NPR: Is Sotomayor’s diabetes an issue?
May 28th, 2009On NPR’s All Things Considered, Joseph Shapiro asks whether diabetes — or any other health condition — should be a factor in deciding whether someone like Sonia Sotomayor is qualified to serve on the Supreme Court.
Some commentators have raised Sotomayor’s health as an issue, saying diabetes could shorten her lifespan. Diabetes experts say new treatments are allowing people to lead long, healthy lives.
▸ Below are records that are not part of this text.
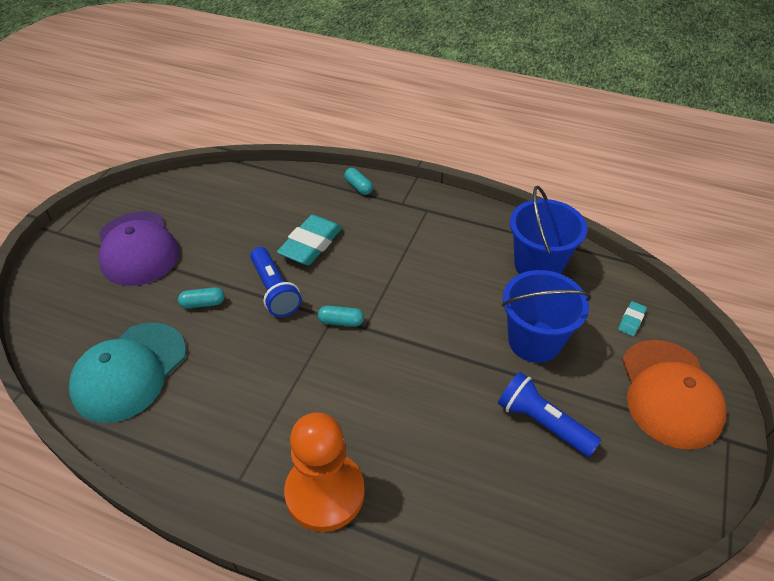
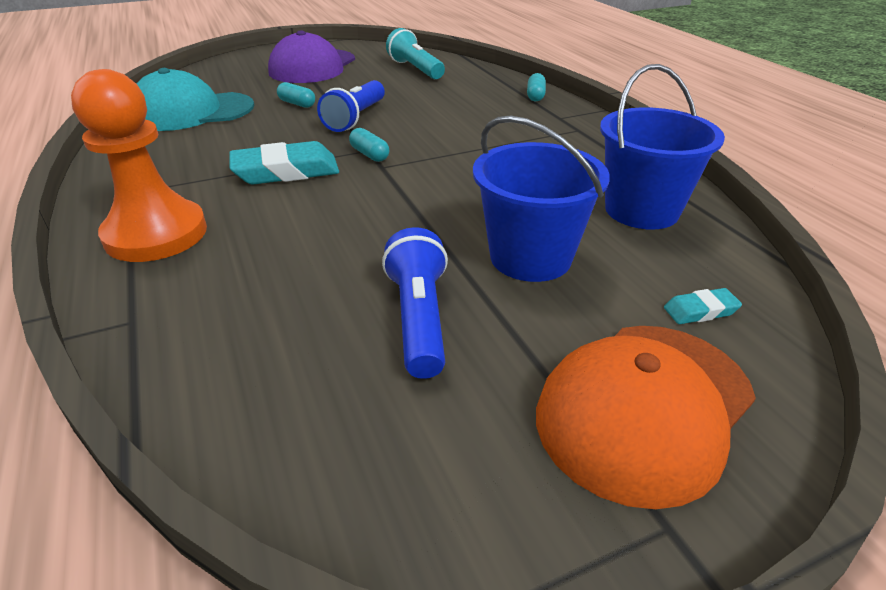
camera: 45 degrees right, 10 degrees down
(230, 202) = (415, 69): none -> turquoise flashlight
(311, 244) = (432, 108): turquoise eraser -> turquoise eraser (286, 171)

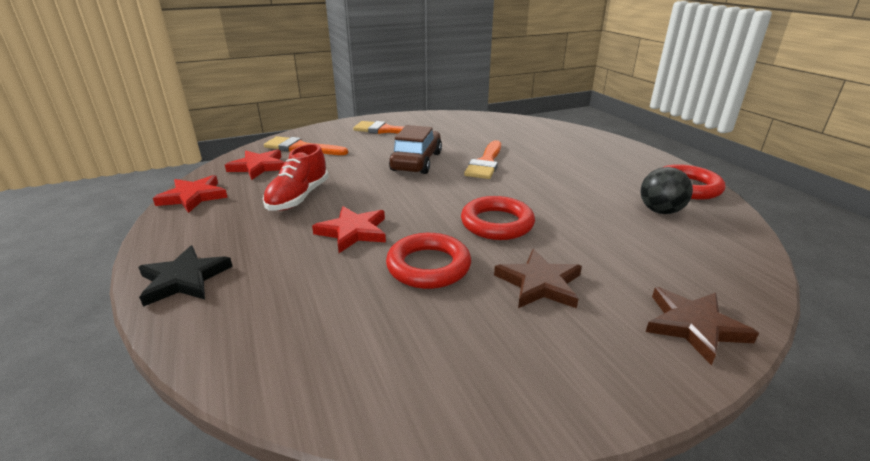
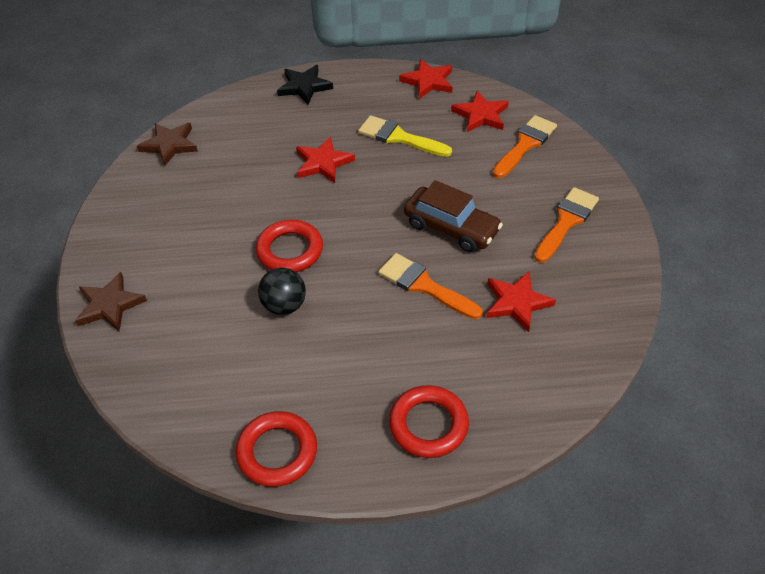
camera: 110 degrees right, 20 degrees up
(298, 198) = (399, 137): red shoe -> yellow brush
(428, 266) = (253, 194): red ring -> red ring (428, 425)
(474, 137) = (516, 302): none -> red star
(539, 283) = (199, 245): brown star -> brown star (170, 145)
(660, 211) = (244, 386): black ball -> black ball (284, 305)

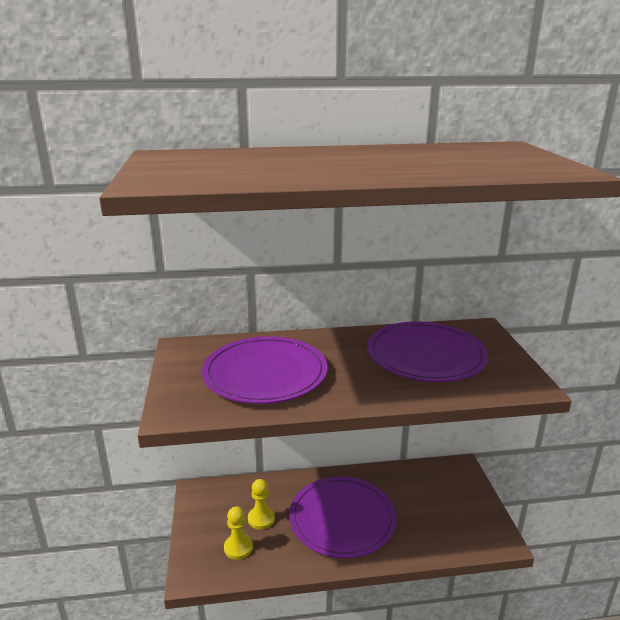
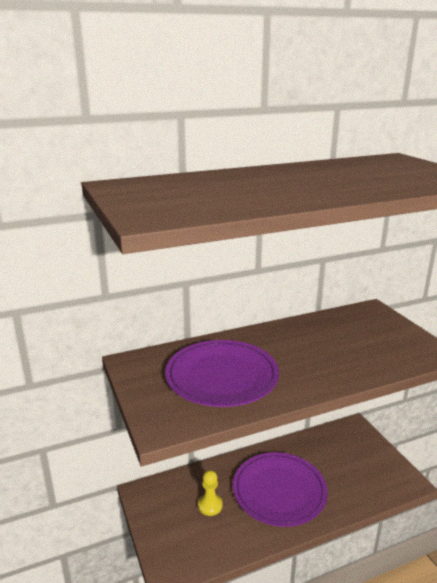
camera: 15 degrees left, 0 degrees up
(238, 548) = (200, 537): yellow pawn -> none
(426, 355) = (344, 339): purple plate -> none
Endocrinologist Paul Robertson, president for medicine and science for the American Diabetes Association, suggested Sotomayor be asked whether she is taking care of herself properly. “Those kinds of questions make sense because you’d ask the same questions of somebody with a chronic disease like heart disease or cancer or leukemia,” he said.
Chai Feldblum, a professor at the Georgetown University Law Center who has a specialty in disability civil rights law, says Sotomayor’s example could reduce the stigma that exists around diabetes.
“It matters that a nominee for the Supreme Court is someone who acknowledges she has diabetes and that forms an aspect of her life,” says Feldblum. Disability civil rights groups noted that, at a time when other judges had limited the scope of the Americans with Disabilities Act, Sotomayor ruled in favor of disabled plaintiffs, including a woman with learning disabilities who’d gotten extra time on tests during law school but then was denied the same accommodation when she tried to take the bar exam.
Earlier posts here.


May 28th, 2009 at 2:32 pm
I really can’t believe we are having these conversations. As an American, and one of the 50 million who live with a chronic illness and successfully manage my condition while running a successful company, I am appalled. Isn’t it discrimination to not hire someone or withhold a position from them based on what might happen to their health in the future??